Don't worry about asking questions. Someone will answer what ever you need to know. A baby will start flapping it's wings around 18 to 20 days old, but they aren't feathered enough to take off. They'll start practicing really flapping and lifting a few inches off of the ground around 25 days or so. Flying come natural to them and they figure it out. Just be careful about taking the bird outside loose. YOU might think they can't fly and all of the sudden, they'll take off.


----------



## little bird (Aug 11, 2006)

sylvanaleah, hold the pigeon in your cupped hands with his wings laying over the sides of your hands......raise your hands up to the height of your head then drop your hands to the height of your waist......watch what the little punkin' does with his wings when he thinks he is ''falling''.


----------



## sylvanaleah (Aug 5, 2008)

*Yay!*

This morning when I woke up, the little guy was running around the house and chirping his little head off. Im SO happy to see he's got more energy today. After we fed him, we took him outside in his box and he was chirping at all the other bird noises he heard. It was too cute.


----------



## Whitefeather (Sep 2, 2002)

Thanks for the update.
I'm glad to hear the little one is becoming so active. 

Please keep us posted.

Cindy


----------



## sylvanaleah (Aug 5, 2008)

*Too cute. I had to share.*

Ok, so we've come up with a name for our little one now, so now instead of caling it "him" all the time I cant now refer "him" to his name. We named him Punkie. I could go either way and hes got yellow down on either side of his head so it looks like hes got a double mohawk. Any ways, getting to my story, today I had a Dr.'s appointment so we left Punkie in his box on our front deck. When we came back, he had somehow bunched up the towel that was underneath him just so much that he could look out of the top. Well when Justin and I came up the drive way, he had his neck stretched out as far as he could, bobbing back and forth, and started chirping as loud as he could. I walked up to him and said hello, and he ignored me and continued to look for Justin (who was standing behind me). As soon as he saw him, he quiet right down. Now if Justin walks away from him, he'll chirp as loud as he can til he comes back. Justin is the one that feeds him, so I think Punkie may have an attachment to him.


----------



## Skyeking (Jan 17, 2003)

Yes, he has bonded to Justin.

I am hoping your front deck is closed off to predators??? ....as I would caution you about that, if it wasn't.


----------



## sylvanaleah (Aug 5, 2008)

Trees Gray said:


> Yes, he has bonded to Justin.
> 
> I am hoping your front deck is closed off to predators??? ....as I would caution you about that, if it wasn't.

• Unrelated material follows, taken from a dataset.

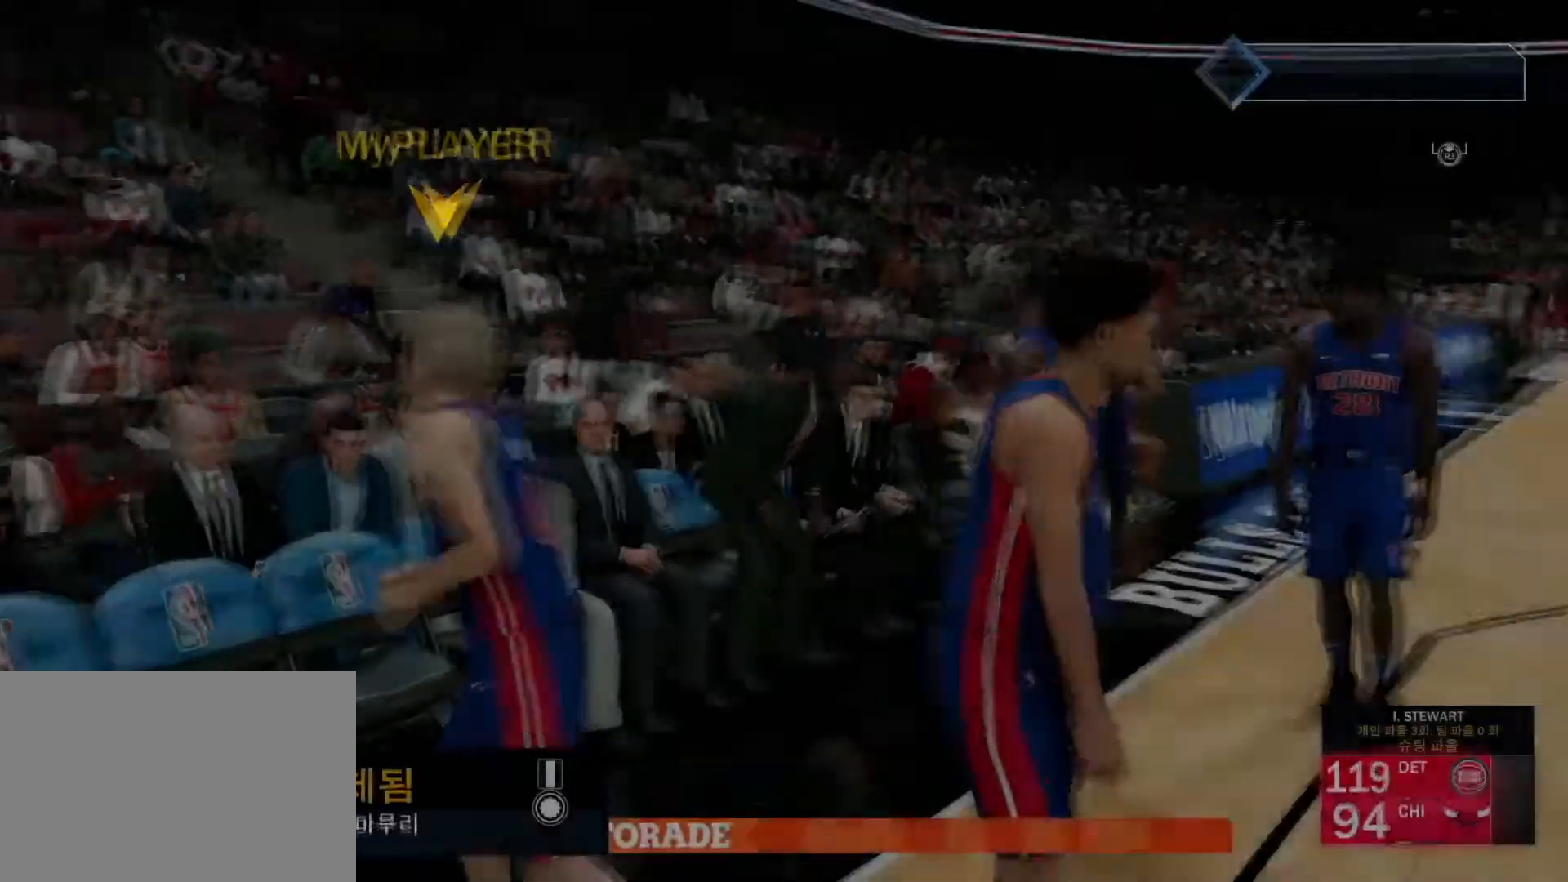
{"buttons": [], "left_stick": "center", "right_stick": "center", "events": []}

Yes it is closed of, we have now also got him in a tightly sealed cage.


----------



## Dezirrae (Oct 6, 2007)

Welcome Sylvana  You're going to love it here on PT - it's a great group and loads of information... so never think twice about asking questions. Punkie sounds soooo cute and I'm real glad to read about the increased activity level. That squeeking is so endearing  Can you post some pictures (we love pictures  )? Let us know how he's doing today. And congratulations on being a Mommy yourself


----------